I don’t believe in unnecessarily hurting other peoples’ feelings, but what do I do?
Wish to Retire In Peace
Dear Wish to Retire: Stick to your guns, and run your own social media empire the way you want to. Your husband could pass along this statement, “My wife is in charge of her own social media.” You could dodge this by accepting the friend request and then “hiding” this person’s posts, but don’t do this unless it would serve your own interests in some way. If this former co-worker wants to actually befriend you, she can contact you personally.
Dear Amy: My husband and I live in the city. In January, we decided to let one of our friends who gained employment to live with us temporarily until he and his wife could find a good apartment, somewhere convenient for their family’s commute.
It has been eight months now and this couple is not in a hurry to settle down in their own home. I am getting tired, and I need my space.
They said they would move out in August and have not done so. They found a house and turned down the offer.
This couple has not bought a single household item or given us even a small gift since moving in.
Am I expected to continue to give, or do you think I have done my part?
I am getting really impatient, but do not want to lose my friend.
Dear Trapped: Yes, you’ve done your part. In fact, you’ve done your part and their part. I don’t think you should have to continue to provide housing for this couple, but you seem to be on the fence about it. The fastest way to lose this friendship is for you to continue to accept a situation that eats away at your relationship. Understand that this freeloading will continue until you decide it has to stop.
Before the friendship disintegrates completely, you should say to them, “Well, it’s been eight months. It’s really time for me to get my house back, so you’re going to have to find other housing.” Don’t pile on details and complaints, keep a smile on your face, and present this as a simple fact. If they don’t make a move right away, you will have to give them a firm deadline.

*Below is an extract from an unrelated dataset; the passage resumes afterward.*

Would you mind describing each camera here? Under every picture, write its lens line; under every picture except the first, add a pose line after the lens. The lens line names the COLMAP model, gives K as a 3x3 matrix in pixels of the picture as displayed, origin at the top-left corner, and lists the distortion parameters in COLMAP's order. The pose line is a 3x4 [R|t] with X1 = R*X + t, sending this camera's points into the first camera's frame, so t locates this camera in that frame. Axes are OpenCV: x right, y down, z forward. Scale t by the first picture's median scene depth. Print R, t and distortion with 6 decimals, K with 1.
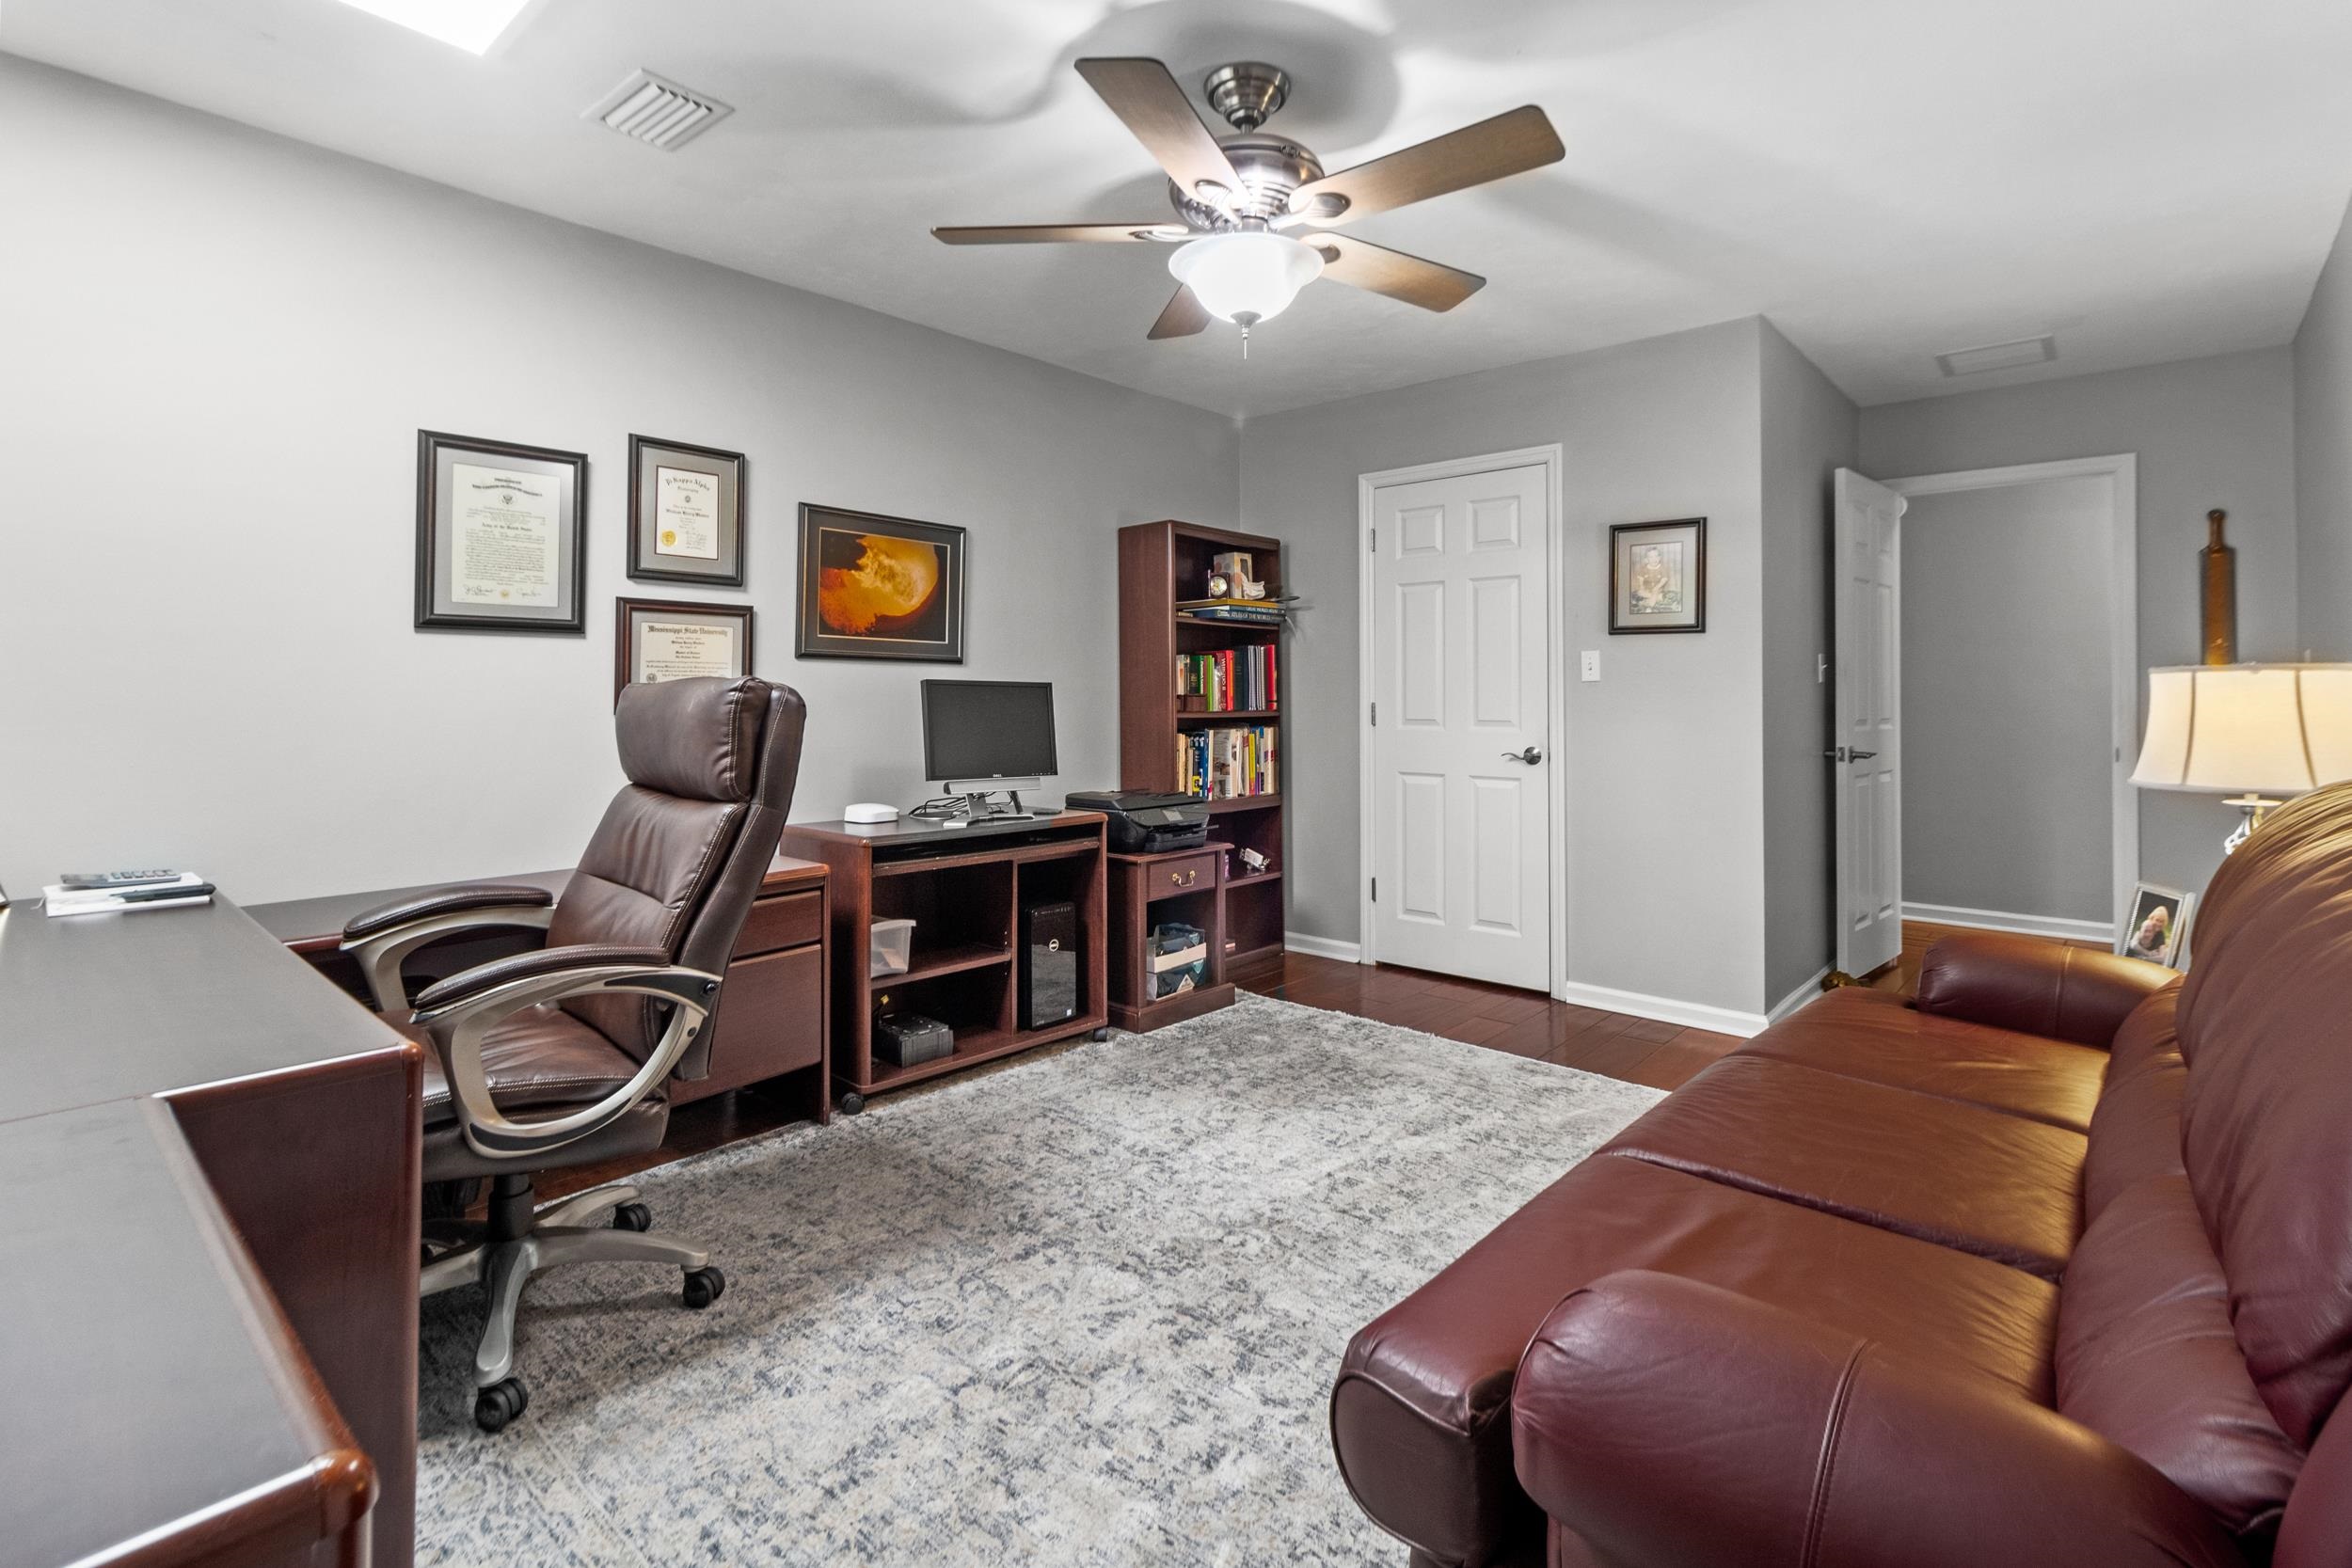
lens RADIAL K [[1079.4, 0, 1201.7], [0, 1079.4, 689.3], [0, 0, 1]] dist [-0.000535, 0.000762]
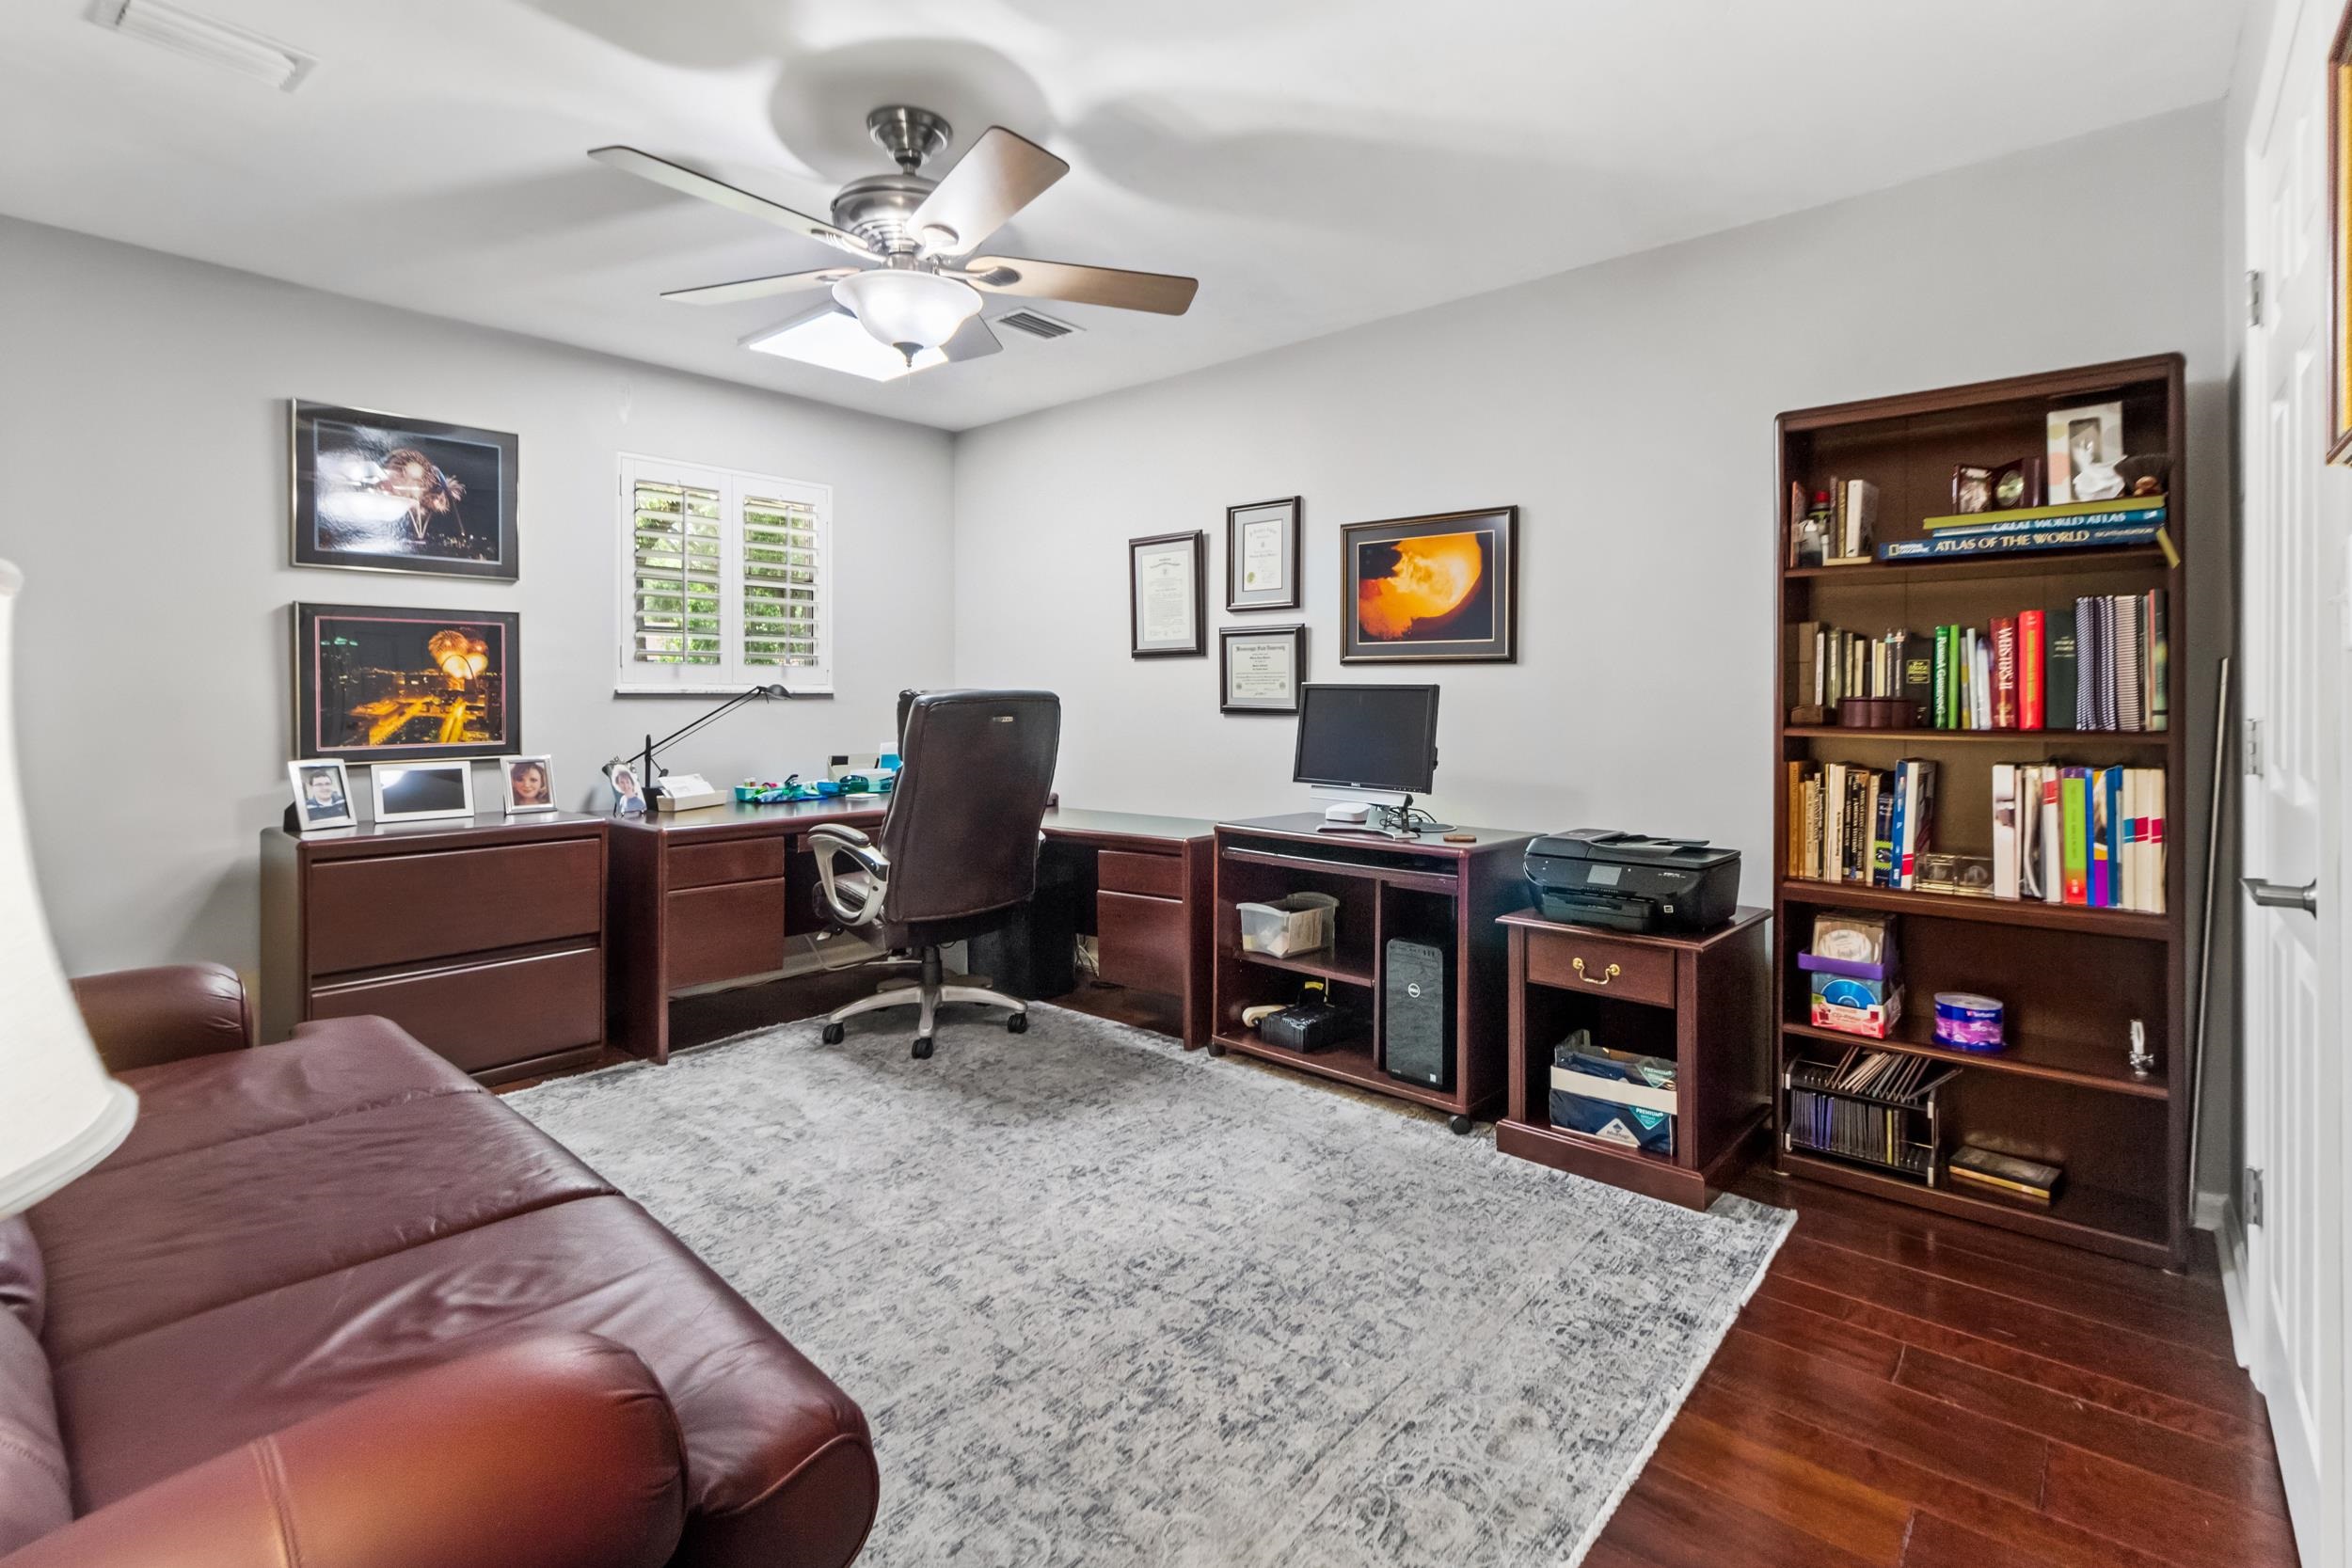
lens RADIAL K [[1079.4, 0, 1195.1], [0, 1079.4, 700.5], [0, 0, 1]] dist [-0.000535, 0.000762]
pose [[0.023674, -0.004753, -0.999708, 0.726766], [-0.001025, 0.999988, -0.004779, 0.012419], [0.999719, 0.001138, 0.023669, 0.819958]]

Dear Amy: I’d like to offer some wonderful in-law advice that was given to me years ago and has worked wonderfully in my 20-plus years of marriage.
When there is a problem with in-laws, the married couple should discuss the problem, reach a solution, and then each spouse deals with their own people. I always deal with my family and my husband always deals with his family. This has really helped my strained relationship with the in-laws.
Dear J: Being on the same page with your spouse is the necessary first step. Communicating separately to family members is good advice.